На Регистане, напротив медресе, воздвигли хана-ку для бродячих дервишей. Улугбек сделал и еще одну уступку духовным наставникам. Он приказал изготовить из серого мрамора громадную подставку для книги корана в соборную мечеть Тимура. Пюпитр этот сохранился до наших дней. Теперь он стоит во дворе полуразрушенной мечети. Если коран, который чтецы клали на него, соответствовал таким размерам, то это, пожалуй, была самая большая рукописная книга в мдре. Но, к сожалению, она куда-то бесслед-но исчезла еще в прошлом веке, остались лишь предания о ней.

Неподалеку от Регистана было выстроено громадное здание городских бань. Их прозвали в народе «банями Мирзы». Весь пол в них и стенки бассейнов были выложены цветными камнями. Но никаких следов здания теперь не сохранилось.

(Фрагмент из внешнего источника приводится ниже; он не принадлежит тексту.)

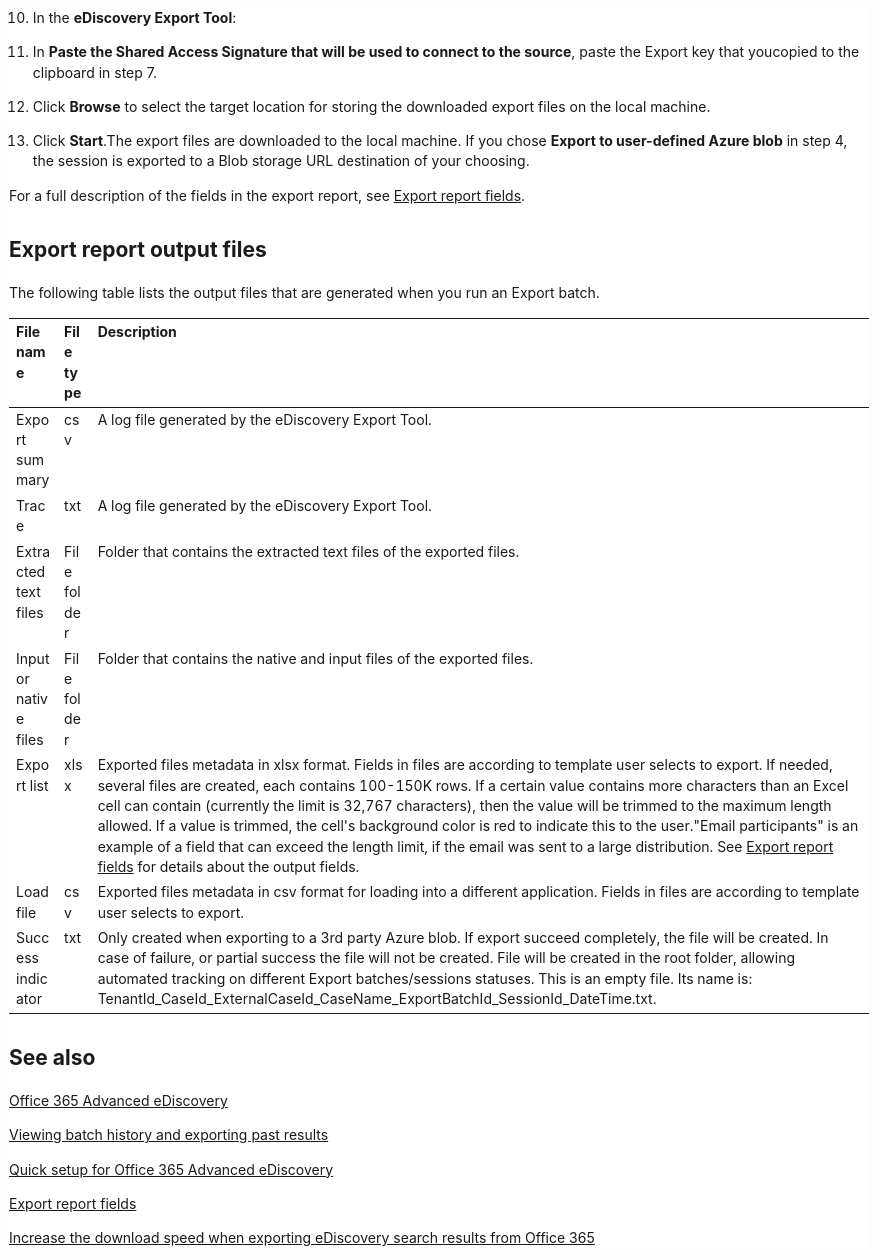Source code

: 10. In the **eDiscovery Export Tool**:
    
1. In **Paste the Shared Access Signature that will be used to connect to the source**, paste the Export key that youcopied to the clipboard in step 7.
    
2. Click **Browse** to select the target location for storing the downloaded export files on the local machine. 
    
11. Click **Start**.The export files are downloaded to the local machine. If you chose **Export to user-defined Azure blob** in step 4, the session is exported to a Blob storage URL destination of your choosing. 
    
For a full description of the fields in the export report, see [Export report fields](export-report-fields-in-advanced-ediscovery.md).
  
## Export report output files
<a name="BK_ExportOutputFIles"> </a>

The following table lists the output files that are generated when you run an Export batch.
  
|**File name**|**File type**|**Description**|
|:-----|:-----|:-----|
|Export summary  <br/> |csv  <br/> |A log file generated by the eDiscovery Export Tool.  <br/> |
|Trace  <br/> |txt  <br/> |A log file generated by the eDiscovery Export Tool.  <br/> |
|Extracted text files  <br/> |File folder  <br/> |Folder that contains the extracted text files of the exported files.  <br/> |
|Input or native files  <br/> |File folder  <br/> |Folder that contains the native and input files of the exported files.  <br/> |
|Export list  <br/> |xlsx  <br/> |Exported files metadata in xlsx format. Fields in files are according to template user selects to export. If needed, several files are created, each contains 100-150K rows. If a certain value contains more characters than an Excel cell can contain (currently the limit is 32,767 characters), then the value will be trimmed to the maximum length allowed. If a value is trimmed, the cell's background color is red to indicate this to the user."Email participants" is an example of a field that can exceed the length limit, if the email was sent to a large distribution. See [Export report fields](export-report-fields-in-advanced-ediscovery.md) for details about the output fields.  <br/> |
|Load file  <br/> |csv  <br/> |Exported files metadata in csv format for loading into a different application. Fields in files are according to template user selects to export.  <br/> |
|Success indicator  <br/> |txt  <br/> |Only created when exporting to a 3rd party Azure blob. If export succeed completely, the file will be created. In case of failure, or partial success the file will not be created. File will be created in the root folder, allowing automated tracking on different Export batches/sessions statuses. This is an empty file. Its name is: TenantId_CaseId_ExternalCaseId_CaseName_ExportBatchId_SessionId_DateTime.txt.  <br/> |
   
## See also
<a name="BK_ExportOutputFIles"> </a>

[Office 365 Advanced eDiscovery](office-365-advanced-ediscovery.md)
  
[Viewing batch history and exporting past results](view-batch-history-and-export-past-results.md)
  
[Quick setup for Office 365 Advanced eDiscovery](quick-setup-for-advanced-ediscovery.md)

[Export report fields](export-report-fields-in-advanced-ediscovery.md)
  
[Increase the download speed when exporting eDiscovery search results from Office 365](increase-download-speeds-when-exporting-ediscovery-results.md)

Улугбек словно чувствовал, что все его постройки окажутся недолговечными. Перед глазами у него был наглядный пример — соборная мечеть Тимура, о которой шумели придворные льстецы:

— Купол был бы единственным, если бы небо не было его повторением, и единственной была бы арка, если бы Млечный Путь не оказался ей парой.

Прошло совсем немного времени, а мечеть уже начинала потихоньку разрушаться.

Смерть Тимура и последующие смуты не позволили как следует завершить все работы. Кое-где стены наскоро замазали штукатуркой, покрыли расписными плитками, но все это было непрочным. Нередко, когда в мечеть набивалось особенно много людей, с потолка на молящихся падали кирпичи.

Улугбеку вспомнились разговоры в городе, о которых ему поспешили донести услужливые соглядатаи. Однажды обвалился такой большой кусок потолка, что люди начали в панике выскакивать вон из мечети. И один из городских насмешников говорил будто бы в толпе:

— Поистине эту мечеть надо назвать заповедной, а молитву, совершаемую в ней, — молитвой страха.

В толпе засмеялись. Ободренный общим сочувствием, насмешник продолжал:

— Будь я поэтом, как Секкаки, то сочинил бы такое стихотворение об этой мечети и приказал бы поместить его над входом: «Слыхал я, что ты, мечеть, построена на средства, добытые путем неправедным, но, хвала аллаху, ты не находишь сочувствия, как и женщина, кормящая сирот на средства, добытые распутством. Горе тебе! Не совершай прелюбодеяний и не твори милостыни одновременно»,

Доносчики сообщили и имя смельчака, посмевшего так говорить о делах Тимура: Аллахдад, «человек остроумный, хитрый и проницательный, совершивший сто бегов и тысячу обходов вокруг каабы непристойных речей». Но Улугбек не стал преследовать его.

У него были на то причины. Однажды, выходя из мечети, он долго в задумчивости смотрел на громадную стрельчатую арку. И вдруг в изумлении широко открыл глаза. Как он не замечал этого никогда раньше?

Над входом в мечеть полагалось поместить традиционную фразу: «Тимур есть тень аллаха на земле».

А тут совершенно отчетливо было написано: «Тимур есть тень...» И все. Фраза обрывалась.